◆ TO DO ◆
Reproduce verbatim every line of the entries, from the start down to and including the line containing "Bei Erbschaft und Scheidung".

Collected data
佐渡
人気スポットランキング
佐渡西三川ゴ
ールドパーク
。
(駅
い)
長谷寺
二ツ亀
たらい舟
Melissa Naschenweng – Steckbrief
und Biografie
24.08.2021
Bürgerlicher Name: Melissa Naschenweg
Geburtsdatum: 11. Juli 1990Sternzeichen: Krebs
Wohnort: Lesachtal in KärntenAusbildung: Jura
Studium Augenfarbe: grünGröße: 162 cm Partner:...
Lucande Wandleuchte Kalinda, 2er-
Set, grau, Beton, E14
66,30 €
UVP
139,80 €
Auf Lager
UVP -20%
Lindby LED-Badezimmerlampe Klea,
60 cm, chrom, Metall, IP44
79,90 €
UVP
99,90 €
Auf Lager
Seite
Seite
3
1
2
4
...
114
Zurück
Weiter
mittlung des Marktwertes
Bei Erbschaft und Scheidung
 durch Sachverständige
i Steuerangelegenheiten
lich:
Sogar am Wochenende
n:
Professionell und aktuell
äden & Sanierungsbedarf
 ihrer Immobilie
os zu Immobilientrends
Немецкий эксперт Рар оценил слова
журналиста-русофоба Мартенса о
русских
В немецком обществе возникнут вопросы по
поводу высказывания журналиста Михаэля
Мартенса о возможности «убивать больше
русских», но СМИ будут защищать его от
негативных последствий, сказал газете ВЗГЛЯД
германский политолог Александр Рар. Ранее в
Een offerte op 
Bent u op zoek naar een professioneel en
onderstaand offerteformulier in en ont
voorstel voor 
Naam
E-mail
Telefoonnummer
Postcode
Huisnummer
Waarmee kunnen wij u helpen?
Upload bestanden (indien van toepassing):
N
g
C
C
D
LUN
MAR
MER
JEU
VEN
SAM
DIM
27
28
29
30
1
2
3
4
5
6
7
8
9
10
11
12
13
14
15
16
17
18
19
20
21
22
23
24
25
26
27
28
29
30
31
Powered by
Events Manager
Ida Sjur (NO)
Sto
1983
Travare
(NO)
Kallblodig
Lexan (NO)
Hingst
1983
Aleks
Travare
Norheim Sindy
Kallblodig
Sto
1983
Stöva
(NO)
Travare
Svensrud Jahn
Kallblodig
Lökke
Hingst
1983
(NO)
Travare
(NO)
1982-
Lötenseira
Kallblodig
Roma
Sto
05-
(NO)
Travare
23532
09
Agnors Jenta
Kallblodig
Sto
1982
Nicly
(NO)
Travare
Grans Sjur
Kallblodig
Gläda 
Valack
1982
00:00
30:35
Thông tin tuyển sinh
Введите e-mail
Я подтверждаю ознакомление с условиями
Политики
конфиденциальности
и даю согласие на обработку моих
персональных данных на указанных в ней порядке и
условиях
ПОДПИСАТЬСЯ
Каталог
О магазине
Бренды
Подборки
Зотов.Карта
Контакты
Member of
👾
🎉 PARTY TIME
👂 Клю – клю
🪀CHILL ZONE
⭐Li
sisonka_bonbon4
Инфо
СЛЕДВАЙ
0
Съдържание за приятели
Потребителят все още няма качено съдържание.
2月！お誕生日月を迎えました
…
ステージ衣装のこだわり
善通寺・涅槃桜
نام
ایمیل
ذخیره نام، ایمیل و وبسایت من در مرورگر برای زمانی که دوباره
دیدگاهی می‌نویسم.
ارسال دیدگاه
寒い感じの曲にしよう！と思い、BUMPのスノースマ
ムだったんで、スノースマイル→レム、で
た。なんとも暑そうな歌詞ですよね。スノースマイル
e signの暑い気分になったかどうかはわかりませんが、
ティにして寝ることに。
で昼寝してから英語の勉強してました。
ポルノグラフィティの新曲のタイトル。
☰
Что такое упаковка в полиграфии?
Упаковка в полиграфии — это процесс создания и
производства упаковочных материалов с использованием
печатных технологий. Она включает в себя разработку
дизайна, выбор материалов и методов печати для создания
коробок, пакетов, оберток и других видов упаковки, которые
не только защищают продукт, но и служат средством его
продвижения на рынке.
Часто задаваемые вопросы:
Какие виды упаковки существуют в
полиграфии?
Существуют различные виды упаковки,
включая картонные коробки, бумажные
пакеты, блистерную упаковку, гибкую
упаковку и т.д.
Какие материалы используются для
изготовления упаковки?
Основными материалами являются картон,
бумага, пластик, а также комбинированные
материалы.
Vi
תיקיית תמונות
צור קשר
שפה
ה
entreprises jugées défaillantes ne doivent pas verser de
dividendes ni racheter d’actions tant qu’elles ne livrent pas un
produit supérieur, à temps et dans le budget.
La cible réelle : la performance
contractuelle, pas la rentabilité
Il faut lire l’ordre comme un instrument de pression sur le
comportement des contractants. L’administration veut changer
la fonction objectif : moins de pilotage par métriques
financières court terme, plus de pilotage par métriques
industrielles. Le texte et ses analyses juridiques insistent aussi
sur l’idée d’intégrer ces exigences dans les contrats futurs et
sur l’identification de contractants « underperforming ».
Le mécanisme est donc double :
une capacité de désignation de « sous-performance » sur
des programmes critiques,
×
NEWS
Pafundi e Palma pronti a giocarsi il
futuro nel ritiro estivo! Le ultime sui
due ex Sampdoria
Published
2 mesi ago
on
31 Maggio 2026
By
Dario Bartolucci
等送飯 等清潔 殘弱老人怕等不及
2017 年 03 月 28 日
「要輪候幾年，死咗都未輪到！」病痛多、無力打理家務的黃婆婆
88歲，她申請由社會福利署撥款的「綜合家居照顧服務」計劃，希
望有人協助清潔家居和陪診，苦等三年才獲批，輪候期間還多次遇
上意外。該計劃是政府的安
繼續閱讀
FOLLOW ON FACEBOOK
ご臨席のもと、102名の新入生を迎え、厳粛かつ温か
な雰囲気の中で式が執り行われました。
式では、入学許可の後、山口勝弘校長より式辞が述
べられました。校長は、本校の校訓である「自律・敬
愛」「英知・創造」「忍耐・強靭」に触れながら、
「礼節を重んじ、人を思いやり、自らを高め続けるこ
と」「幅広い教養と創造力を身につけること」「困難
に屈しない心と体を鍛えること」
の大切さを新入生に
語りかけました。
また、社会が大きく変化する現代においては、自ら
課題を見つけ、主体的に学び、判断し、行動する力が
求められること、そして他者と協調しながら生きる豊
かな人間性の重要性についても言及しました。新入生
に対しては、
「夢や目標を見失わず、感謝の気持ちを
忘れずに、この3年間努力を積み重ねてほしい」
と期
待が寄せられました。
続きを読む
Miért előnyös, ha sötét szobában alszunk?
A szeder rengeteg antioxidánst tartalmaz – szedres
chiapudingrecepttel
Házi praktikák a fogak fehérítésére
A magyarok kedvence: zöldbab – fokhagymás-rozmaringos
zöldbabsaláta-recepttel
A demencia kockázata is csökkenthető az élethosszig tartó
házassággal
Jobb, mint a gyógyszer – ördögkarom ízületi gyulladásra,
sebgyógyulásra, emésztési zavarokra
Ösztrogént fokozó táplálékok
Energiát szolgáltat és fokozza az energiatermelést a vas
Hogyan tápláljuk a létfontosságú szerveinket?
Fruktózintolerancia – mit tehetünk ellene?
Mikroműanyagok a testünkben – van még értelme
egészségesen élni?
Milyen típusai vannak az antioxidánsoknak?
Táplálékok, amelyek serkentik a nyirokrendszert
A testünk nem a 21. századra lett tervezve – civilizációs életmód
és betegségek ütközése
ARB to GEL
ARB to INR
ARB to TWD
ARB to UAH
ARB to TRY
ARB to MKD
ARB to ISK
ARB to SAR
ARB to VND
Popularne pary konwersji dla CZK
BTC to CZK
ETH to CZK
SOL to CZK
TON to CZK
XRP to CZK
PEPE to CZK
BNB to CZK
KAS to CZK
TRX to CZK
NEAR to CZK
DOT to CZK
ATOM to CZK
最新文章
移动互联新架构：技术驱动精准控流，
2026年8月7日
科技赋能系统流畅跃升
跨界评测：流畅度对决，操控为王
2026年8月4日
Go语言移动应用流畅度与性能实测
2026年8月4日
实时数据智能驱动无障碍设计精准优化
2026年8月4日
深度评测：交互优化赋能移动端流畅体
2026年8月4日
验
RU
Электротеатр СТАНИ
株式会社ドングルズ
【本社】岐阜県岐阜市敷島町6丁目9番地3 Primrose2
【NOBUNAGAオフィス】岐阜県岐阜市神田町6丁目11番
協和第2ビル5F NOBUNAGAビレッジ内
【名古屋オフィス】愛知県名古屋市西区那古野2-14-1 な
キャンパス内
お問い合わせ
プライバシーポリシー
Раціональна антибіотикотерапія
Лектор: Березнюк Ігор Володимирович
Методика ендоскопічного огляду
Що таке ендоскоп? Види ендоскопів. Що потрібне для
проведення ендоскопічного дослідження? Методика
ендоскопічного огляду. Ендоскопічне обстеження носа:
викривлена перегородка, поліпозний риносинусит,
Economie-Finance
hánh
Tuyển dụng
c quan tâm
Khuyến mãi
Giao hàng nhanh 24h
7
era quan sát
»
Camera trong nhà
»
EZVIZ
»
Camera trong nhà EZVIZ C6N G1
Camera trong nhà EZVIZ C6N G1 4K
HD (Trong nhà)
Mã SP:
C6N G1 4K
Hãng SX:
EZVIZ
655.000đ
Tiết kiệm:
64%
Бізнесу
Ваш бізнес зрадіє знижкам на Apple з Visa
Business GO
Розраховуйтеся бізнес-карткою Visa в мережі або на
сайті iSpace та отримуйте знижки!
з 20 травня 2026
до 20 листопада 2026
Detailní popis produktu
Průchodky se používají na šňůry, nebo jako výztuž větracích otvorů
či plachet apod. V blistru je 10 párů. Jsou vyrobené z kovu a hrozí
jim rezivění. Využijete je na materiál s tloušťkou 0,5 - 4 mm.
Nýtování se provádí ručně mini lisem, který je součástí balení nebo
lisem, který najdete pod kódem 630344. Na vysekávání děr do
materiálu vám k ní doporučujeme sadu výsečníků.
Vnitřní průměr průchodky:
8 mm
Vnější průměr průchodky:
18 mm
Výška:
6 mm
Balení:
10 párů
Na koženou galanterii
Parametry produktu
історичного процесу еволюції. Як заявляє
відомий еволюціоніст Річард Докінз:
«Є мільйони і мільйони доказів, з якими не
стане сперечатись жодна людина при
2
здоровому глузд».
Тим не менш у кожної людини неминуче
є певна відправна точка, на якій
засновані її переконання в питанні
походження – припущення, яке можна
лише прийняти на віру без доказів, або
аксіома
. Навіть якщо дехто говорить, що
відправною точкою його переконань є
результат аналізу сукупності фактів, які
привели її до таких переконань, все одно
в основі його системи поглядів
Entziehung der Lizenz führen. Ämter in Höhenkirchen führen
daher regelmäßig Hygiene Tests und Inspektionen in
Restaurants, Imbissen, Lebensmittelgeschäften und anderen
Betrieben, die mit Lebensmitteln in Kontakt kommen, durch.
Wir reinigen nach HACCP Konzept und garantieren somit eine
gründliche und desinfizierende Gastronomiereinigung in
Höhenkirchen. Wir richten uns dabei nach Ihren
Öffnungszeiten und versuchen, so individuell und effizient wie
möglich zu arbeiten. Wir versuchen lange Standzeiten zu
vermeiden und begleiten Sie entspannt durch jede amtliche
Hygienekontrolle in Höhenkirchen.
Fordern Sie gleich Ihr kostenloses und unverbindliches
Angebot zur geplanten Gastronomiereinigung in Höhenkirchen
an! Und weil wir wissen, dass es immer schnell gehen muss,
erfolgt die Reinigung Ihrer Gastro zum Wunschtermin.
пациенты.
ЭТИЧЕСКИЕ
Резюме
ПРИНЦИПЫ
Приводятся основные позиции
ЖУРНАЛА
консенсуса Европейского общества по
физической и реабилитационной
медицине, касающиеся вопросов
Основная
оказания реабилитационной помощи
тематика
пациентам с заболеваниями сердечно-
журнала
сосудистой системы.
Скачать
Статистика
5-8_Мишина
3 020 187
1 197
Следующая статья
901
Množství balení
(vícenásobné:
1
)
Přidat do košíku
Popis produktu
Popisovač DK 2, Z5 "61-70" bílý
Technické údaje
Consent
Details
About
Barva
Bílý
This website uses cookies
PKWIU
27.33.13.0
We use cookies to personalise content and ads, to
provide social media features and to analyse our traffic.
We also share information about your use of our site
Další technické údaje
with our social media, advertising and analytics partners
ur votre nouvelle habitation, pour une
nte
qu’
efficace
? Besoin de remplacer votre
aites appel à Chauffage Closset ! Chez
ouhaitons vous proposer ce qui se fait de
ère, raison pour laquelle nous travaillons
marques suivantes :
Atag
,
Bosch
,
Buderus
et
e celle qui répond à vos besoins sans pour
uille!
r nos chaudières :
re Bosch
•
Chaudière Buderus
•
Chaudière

◆ THE ANSWER ◆
佐渡
人気スポットランキング
佐渡西三川ゴ
ールドパーク
。
(駅
い)
長谷寺
二ツ亀
たらい舟
Melissa Naschenweng – Steckbrief
und Biografie
24.08.2021
Bürgerlicher Name: Melissa Naschenweg
Geburtsdatum: 11. Juli 1990Sternzeichen: Krebs
Wohnort: Lesachtal in KärntenAusbildung: Jura
Studium Augenfarbe: grünGröße: 162 cm Partner:...
Lucande Wandleuchte Kalinda, 2er-
Set, grau, Beton, E14
66,30 €
UVP
139,80 €
Auf Lager
UVP -20%
Lindby LED-Badezimmerlampe Klea,
60 cm, chrom, Metall, IP44
79,90 €
UVP
99,90 €
Auf Lager
Seite
Seite
3
1
2
4
...
114
Zurück
Weiter
mittlung des Marktwertes
Bei Erbschaft und Scheidung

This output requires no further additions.